▸ WHAT THE EXERCISE ASKS: Write the data out verbatim.

▸ EXTRACTED ENTRIES:
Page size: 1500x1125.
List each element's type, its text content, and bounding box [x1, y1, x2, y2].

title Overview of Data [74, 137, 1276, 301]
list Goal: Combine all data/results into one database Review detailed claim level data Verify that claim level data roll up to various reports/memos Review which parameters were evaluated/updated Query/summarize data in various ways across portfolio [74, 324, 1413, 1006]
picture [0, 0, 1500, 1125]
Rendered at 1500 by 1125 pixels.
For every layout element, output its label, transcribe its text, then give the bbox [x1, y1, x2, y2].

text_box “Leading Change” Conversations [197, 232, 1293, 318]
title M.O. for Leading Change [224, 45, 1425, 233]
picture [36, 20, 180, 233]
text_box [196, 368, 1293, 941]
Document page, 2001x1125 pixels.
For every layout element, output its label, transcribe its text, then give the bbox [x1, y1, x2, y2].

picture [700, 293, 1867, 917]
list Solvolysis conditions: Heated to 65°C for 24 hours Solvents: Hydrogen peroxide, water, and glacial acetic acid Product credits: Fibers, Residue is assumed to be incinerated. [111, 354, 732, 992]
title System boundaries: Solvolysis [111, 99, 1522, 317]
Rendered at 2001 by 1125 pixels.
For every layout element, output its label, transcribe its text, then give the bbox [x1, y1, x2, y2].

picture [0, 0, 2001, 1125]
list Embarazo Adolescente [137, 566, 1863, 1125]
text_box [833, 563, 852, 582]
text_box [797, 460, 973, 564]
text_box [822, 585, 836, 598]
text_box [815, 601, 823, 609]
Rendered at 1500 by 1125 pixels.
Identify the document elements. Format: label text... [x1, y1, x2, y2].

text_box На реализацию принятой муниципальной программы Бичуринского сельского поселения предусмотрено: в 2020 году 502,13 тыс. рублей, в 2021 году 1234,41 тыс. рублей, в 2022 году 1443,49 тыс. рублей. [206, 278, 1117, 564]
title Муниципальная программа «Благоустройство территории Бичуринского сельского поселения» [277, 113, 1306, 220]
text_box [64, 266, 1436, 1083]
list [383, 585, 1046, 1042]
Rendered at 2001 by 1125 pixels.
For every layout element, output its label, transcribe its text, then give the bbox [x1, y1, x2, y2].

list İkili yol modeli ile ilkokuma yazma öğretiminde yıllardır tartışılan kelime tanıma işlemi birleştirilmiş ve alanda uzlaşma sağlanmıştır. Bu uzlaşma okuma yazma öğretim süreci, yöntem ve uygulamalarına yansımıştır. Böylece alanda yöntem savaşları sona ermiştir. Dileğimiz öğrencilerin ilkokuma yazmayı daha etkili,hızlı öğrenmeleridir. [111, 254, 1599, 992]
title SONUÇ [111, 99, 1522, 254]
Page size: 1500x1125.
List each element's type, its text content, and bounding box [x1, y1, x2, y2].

▸ RESPONSE AREA:
Page size: 1500x1125.
List each element's type, its text content, and bounding box [x1, y1, x2, y2].

title Overview of Data [74, 137, 1276, 301]
list Goal: Combine all data/results into one database Review detailed claim level data Verify that claim level data roll up to various reports/memos Review which parameters were evaluated/updated Query/summarize data in various ways across portfolio [74, 324, 1413, 1006]
picture [0, 0, 1500, 1125]
Rendered at 1500 by 1125 pixels.
For every layout element, output its label, transcribe its text, then give the bbox [x1, y1, x2, y2].

text_box “Leading Change” Conversations [197, 232, 1293, 318]
title M.O. for Leading Change [224, 45, 1425, 233]
picture [36, 20, 180, 233]
text_box [196, 368, 1293, 941]
Document page, 2001x1125 pixels.
For every layout element, output its label, transcribe its text, then give the bbox [x1, y1, x2, y2].

picture [700, 293, 1867, 917]
list Solvolysis conditions: Heated to 65°C for 24 hours Solvents: Hydrogen peroxide, water, and glacial acetic acid Product credits: Fibers, Residue is assumed to be incinerated. [111, 354, 732, 992]
title System boundaries: Solvolysis [111, 99, 1522, 317]
Rendered at 2001 by 1125 pixels.
For every layout element, output its label, transcribe its text, then give the bbox [x1, y1, x2, y2].

picture [0, 0, 2001, 1125]
list Embarazo Adolescente [137, 566, 1863, 1125]
text_box [833, 563, 852, 582]
text_box [797, 460, 973, 564]
text_box [822, 585, 836, 598]
text_box [815, 601, 823, 609]
Rendered at 1500 by 1125 pixels.
Identify the document elements. Format: label text... [x1, y1, x2, y2].

text_box На реализацию принятой муниципальной программы Бичуринского сельского поселения предусмотрено: в 2020 году 502,13 тыс. рублей, в 2021 году 1234,41 тыс. рублей, в 2022 году 1443,49 тыс. рублей. [206, 278, 1117, 564]
title Муниципальная программа «Благоустройство территории Бичуринского сельского поселения» [277, 113, 1306, 220]
text_box [64, 266, 1436, 1083]
list [383, 585, 1046, 1042]
Rendered at 2001 by 1125 pixels.
For every layout element, output its label, transcribe its text, then give the bbox [x1, y1, x2, y2].

list İkili yol modeli ile ilkokuma yazma öğretiminde yıllardır tartışılan kelime tanıma işlemi birleştirilmiş ve alanda uzlaşma sağlanmıştır. Bu uzlaşma okuma yazma öğretim süreci, yöntem ve uygulamalarına yansımıştır. Böylece alanda yöntem savaşları sona ermiştir. Dileğimiz öğrencilerin ilkokuma yazmayı daha etkili,hızlı öğrenmeleridir. [111, 254, 1599, 992]
title SONUÇ [111, 99, 1522, 254]
Page size: 1500x1125.
List each element's type, its text content, and bounding box [x1, y1, x2, y2].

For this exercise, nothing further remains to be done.